The corporations strike back

For a time, the business page became the front page of newspapers around the country. A series of scandals from Enron to the $107.5 billion bankruptcy of WorldCom - the largest in history - shook Wall Street the way 9/11 had shaken the confidence of the rest of America. On a single day, July 8, 2002, stock values lost $1.4 trillion in value. Investors learned the hard way that some corporate books were cooked to a mush.

The congressional response? The Sarbanes-Oxley Act of 2002, often labeled SOX, which aimed to make corporate bosses and their boards face up to their responsibility for keeping honest books - or else. Federal sentencing guidelines were later revised, toughening penalties for white-collar crimes.

Now SOX is making the news again. Some business leaders are pressing for a partial rollback of the law's regulations, saying its corporate financial-reporting requirements are too onerous. Some ethics experts say SOX should be left alone. The battle picks up some momentum this week, when business and government officials meet in Washington, D.C. to discuss the law.

Congress itself isn't likely to revisit SOX. It would be too embarrassing with the continuing parade of corporate misdeeds - such as mutual funds letting favorite customers buy or sell their shares after trading hours and insurance companies, in effect, giving undisclosed kickbacks to agents selling their products.

But there is a drive by major business organizations to soften some SOX regulations overseen by the Securities and Exchange Commission.

Three high-profile groups - the US Chamber of Commerce (with 3 million member firms), the Business Roundtable (chief executives of about 160 major American companies are members), and the Financial Services Roundtable (representing CEOs of 100 of the nation's largest banks and other financial firms) - reckon compliance with SOX is too expensive and time-consuming.

"Small companies are particularly hard-hit," says David Chavern, director of the chamber's corporate governance initiative.

In a letter sent to the SEC in April, Mr. Chavern complained about Section 404 of SOX, which deals with a requirement for internal controls over financial auditing. The section "has been implemented in such a manner as to damage the long-term competitiveness of US companies and the US capital markets and to create burdens on these companies and their management well beyond what Congress intended and what is needed to remedy acknowledged abuses," he wrote.

Section 404 could fit in a page. It basically says management must establish and maintain adequate internal controls and procedures for financial reporting, and assess their effectiveness each year. The company's auditor must attest to that assessment. But the regulation implementing it, Audit Standard No. 2, runs more than 200 pages.
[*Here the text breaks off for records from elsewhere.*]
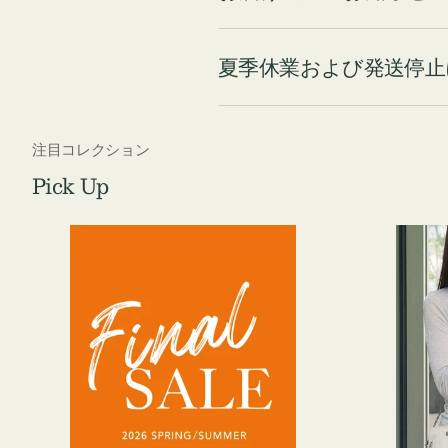
夏季休業および発送停止
注目コレクション
Pick Up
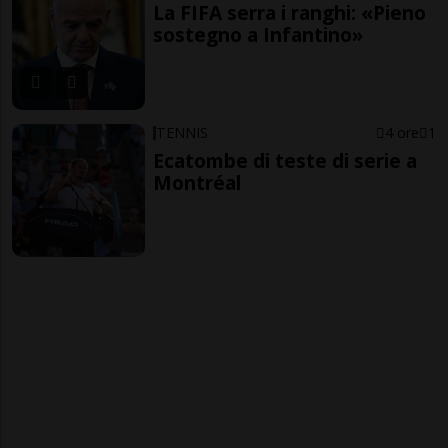
La FIFA serra i ranghi: «Pieno
sostegno a Infantino»
TENNIS
4 ore
1
Ecatombe di teste di serie a
Montréal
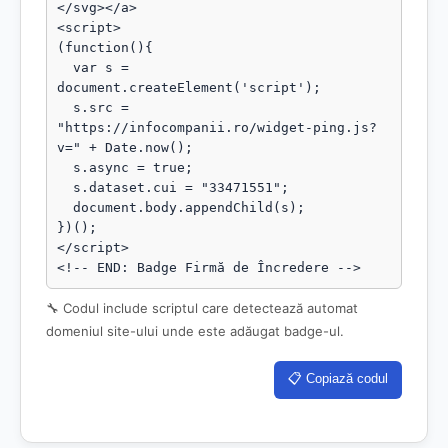
</svg></a>

<script>

(function(){

  var s = 
document.createElement('script');

  s.src = 
"https://infocompanii.ro/widget-ping.js?
v=" + Date.now();

  s.async = true;

  s.dataset.cui = "33471551";

  document.body.appendChild(s);

})();

</script>

<!-- END: Badge Firmă de Încredere -->
🔧 Codul include scriptul care detectează automat
domeniul site-ului unde este adăugat badge-ul.
📋 Copiază codul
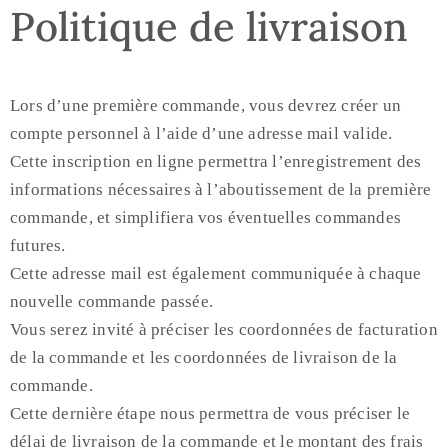
Politique de livraison
Lors d’une première commande, vous devrez créer un
compte personnel à l’aide d’une adresse mail valide.
Cette inscription en ligne permettra l’enregistrement des
informations nécessaires à l’aboutissement de la première
commande, et simplifiera vos éventuelles commandes
futures.
Cette adresse mail est également communiquée à chaque
nouvelle commande passée.
Vous serez invité à préciser les coordonnées de facturation
de la commande et les coordonnées de livraison de la
commande.
Cette dernière étape nous permettra de vous préciser le
délai de livraison de la commande et le montant des frais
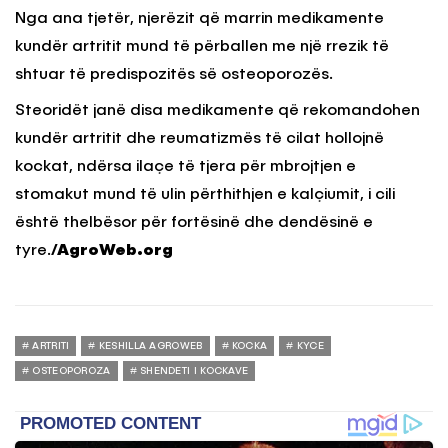
Nga ana tjetër, njerëzit që marrin medikamente
kundër artritit mund të përballen me një rrezik të
shtuar të predispozitës së osteoporozës.
Steoridët janë disa medikamente që rekomandohen
kundër artritit dhe reumatizmës të cilat hollojnë
kockat, ndërsa ilaçe të tjera për mbrojtjen e
stomakut mund të ulin përthithjen e kalçiumit, i cili
është thelbësor për fortësinë dhe dendësinë e
tyre.
/AgroWeb.org
ARTRITI
KESHILLA AGROWEB
KOCKA
KYCE
OSTEOPOROZA
SHENDETI I KOCKAVE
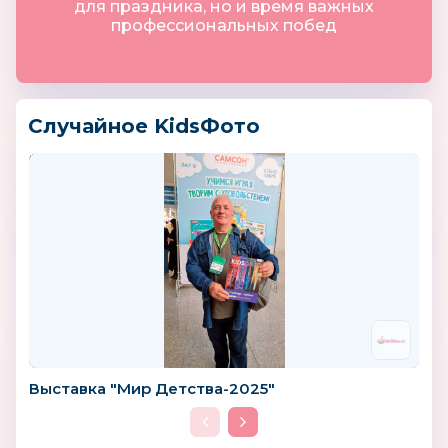
для праздника, но и время важных
профессиональных побед
Случайное KidsФото
Выставка "Мир Детства-2025"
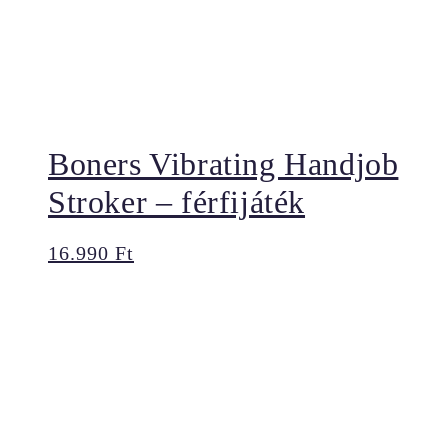
Boners Vibrating Handjob
Stroker – férfijáték
16.990
Ft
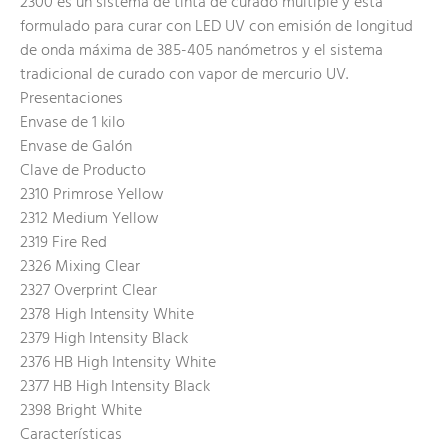
2300 es un sistema de tinta de curado múltiple y está
formulado para curar con LED UV con emisión de longitud
de onda máxima de 385-405 nanómetros y el sistema
tradicional de curado con vapor de mercurio UV.
Presentaciones
Envase de 1 kilo
Envase de Galón
Clave de Producto
2310 Primrose Yellow
2312 Medium Yellow
2319 Fire Red
2326 Mixing Clear
2327 Overprint Clear
2378 High Intensity White
2379 High Intensity Black
2376 HB High Intensity White
2377 HB High Intensity Black
2398 Bright White
Características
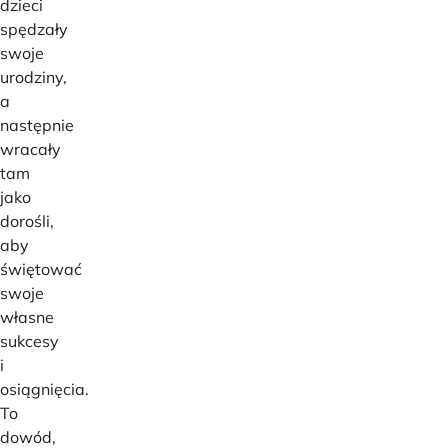
dzieci
spędzały
swoje
urodziny,
a
następnie
wracały
tam
jako
dorośli,
aby
świętować
swoje
własne
sukcesy
i
osiągnięcia.
To
dowód,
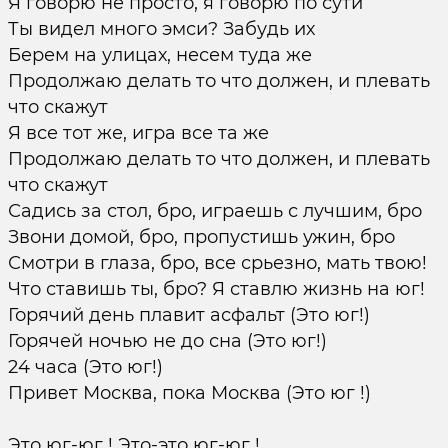
Я говорю не просто, я говорю по сути
Ты видел много эмси? Забудь их
Берем на улицах, несем туда же
Продолжаю делать то что должен, и плевать
что скажут
Я все тот же, игра все та же
Продолжаю делать то что должен, и плевать
что скажут
Садись за стол, бро, играешь с лучшим, бро
Звони домой, бро, пропустишь ужин, бро
Смотри в глаза, бро, все срьезно, мать твою!
Что ставишь ты, бро? Я ставлю жизнь на юг!
Горячий день плавит асфальт (Это юг!)
Горячей ночью не до сна (Это юг!)
24 часа (Это юг!)
Привет Москва, пока Москва (Это юг !)
Это юг-юг ! Это-это юг-юг !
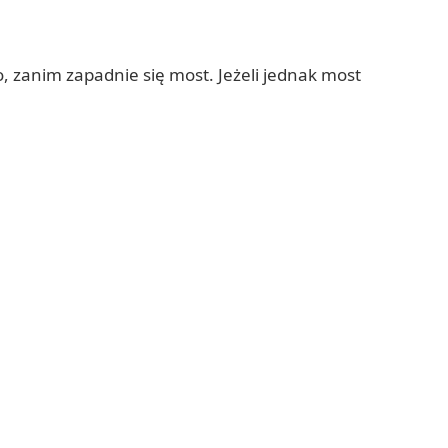
, zanim zapadnie się most. Jeżeli jednak most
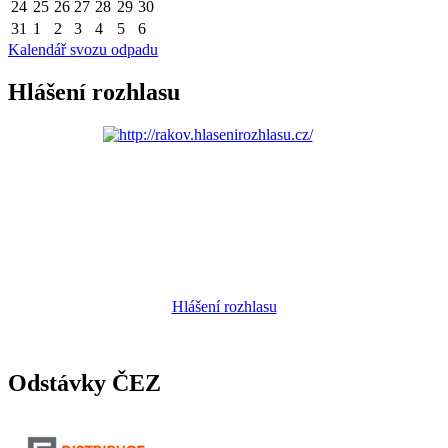
24
25
26
27
28
29
30
31
1
2
3
4
5
6
Kalendář svozu odpadu
Hlášení rozhlasu
Hlášení rozhlasu
Odstávky ČEZ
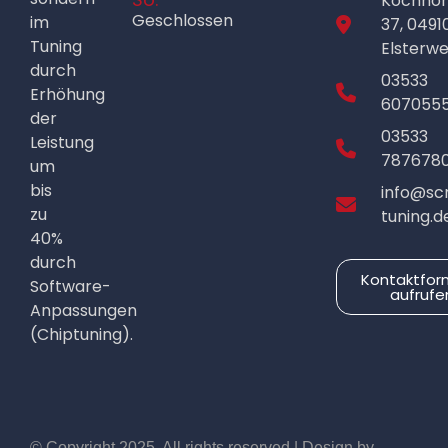
Kochho
Geschlossen
im
37, 0491
Tuning
Elsterw
durch
03533
Erhöhung
607055
der
03533
Leistung
787678
um
bis
info@sc
zu
tuning.d
40%
durch
Kontaktfor
Software-
aufrufe
Anpassungen
(Chiptuning).
© Copyright 2025. All rights reserved | Design by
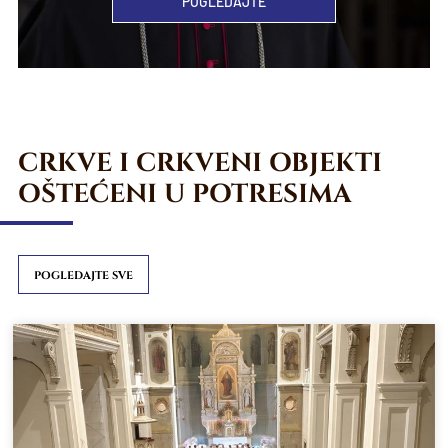
POGLEDAJTE
CRKVE I CRKVENI OBJEKTI
OŠTEĆENI U POTRESIMA
POGLEDAJTE SVE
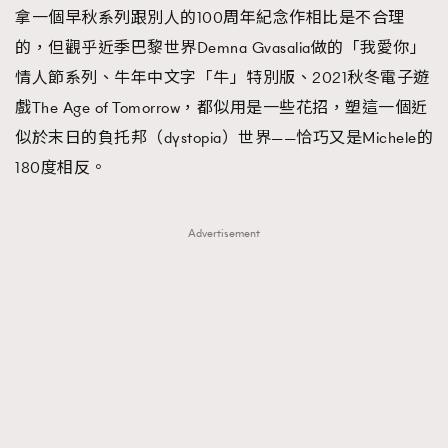
拿一個早秋系列跟別人的100周年紀念作相比是不合理
的，但觀乎近季巴黎世界Demna Gvasalia做的「我愛你」
情人節系列、牛年中文字「牛」特別版、2021秋冬電子遊
戲The Age of Tomorrow，都似用是一些花招，塑這一個近
似於末日的負托邦（dystopia）世界——恰巧又是Michele的
180度相反。
Advertisement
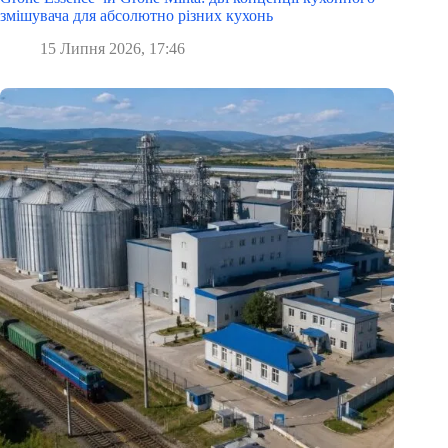
змішувача для абсолютно різних кухонь
15 Липня 2026, 17:46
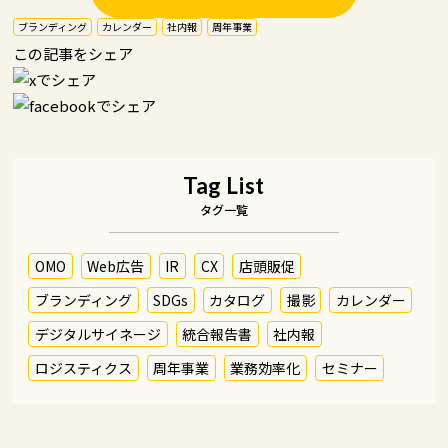
ブランディング
カレンダー
社内報
周年事業
この記事をシェア
Tag List
タグ一覧
OMO
Web広告
IR
CX
店頭販促
ブランディング
SDGs
カタログ
撮影
カレンダー
デジタルサイネージ
統合報告書
社内報
ロジスティクス
周年事業
業務効率化
セミナー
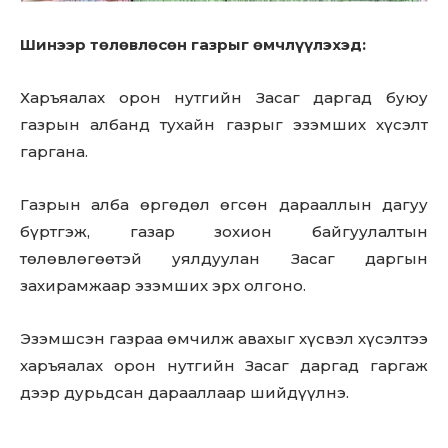
Шинээр төлөвлөсөн газрыг өмчлүүлэхэд:
Харъяалах орон нутгийн Засаг даргад буюу
газрын албанд тухайн газрыг эзэмших хүсэлт
гаргана.
Газрын алба өргөдөл өгсөн дарааллын дагуу
бүртгэж, газар зохион байгуулалтын
төлөвлөгөөтэй уялдуулан Засаг даргын
захирамжаар эзэмших эрх олгоно.
Эзэмшсэн газраа өмчилж авахыг хүсвэл хүсэлтээ
харъяалах орон нутгийн Засаг даргад гаргаж
дээр дурьдсан дарааллаар шийдүүлнэ.
Don't miss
Controversy over that standard has prompted the Public Company Accounting Oversight Board - a government agency created by SOX to draft standards - to schedule a meeting Wednesday in Washington of an advisory group to discuss the standard and hear panel discussions by representatives from public companies, accounting firms, and small business. Chavern and other players in this regulatory battle plan to attend.

Only a tiny minority of corporations engaged in the kind of fraud that triggered SOX, he argues. Yet survey estimates suggest that the nation's big companies spend an average $4.3 million for added internal costs and extra fees for auditors and other consultants and software in connection with Section 404.

But not everyone believes that SOX should be watered down because some corporate executives are complaining.

"They have short memories," says Elliot Schwartz, research director of the Council of Institutional Investors. Congress acted to prevent some future corporate fraud and restore faith in the capitalist system and its markets. Since then, "I have not heard an investor complain that too much money is being spent." The 140 members of his council, mostly major pension funds, manage about $3 trillion in assets.

To Mr. Schwartz, SOX has brought some progress in cleaning up the books of companies and reinstilling investor confidence. "Our valuation is that the benefits [of SOX] greatly exceed the costs," he says.

SOX wasn't crafted by Congress as tightly as it ought to have been, says Rushworth Kidder, president of the Institute for Global Ethics in Camden, Maine. It was done in a legislative rush.

Further, he adds, trying to bolster business ethics with regulation doesn't always work. Regulation becomes merely law, and some business people skate as close to the legal line as possible whether they meet a broader sense of real integrity or not.

"The public wants people they can trust, not just people checking off the [regulatory] boxes," Mr. Kidder says.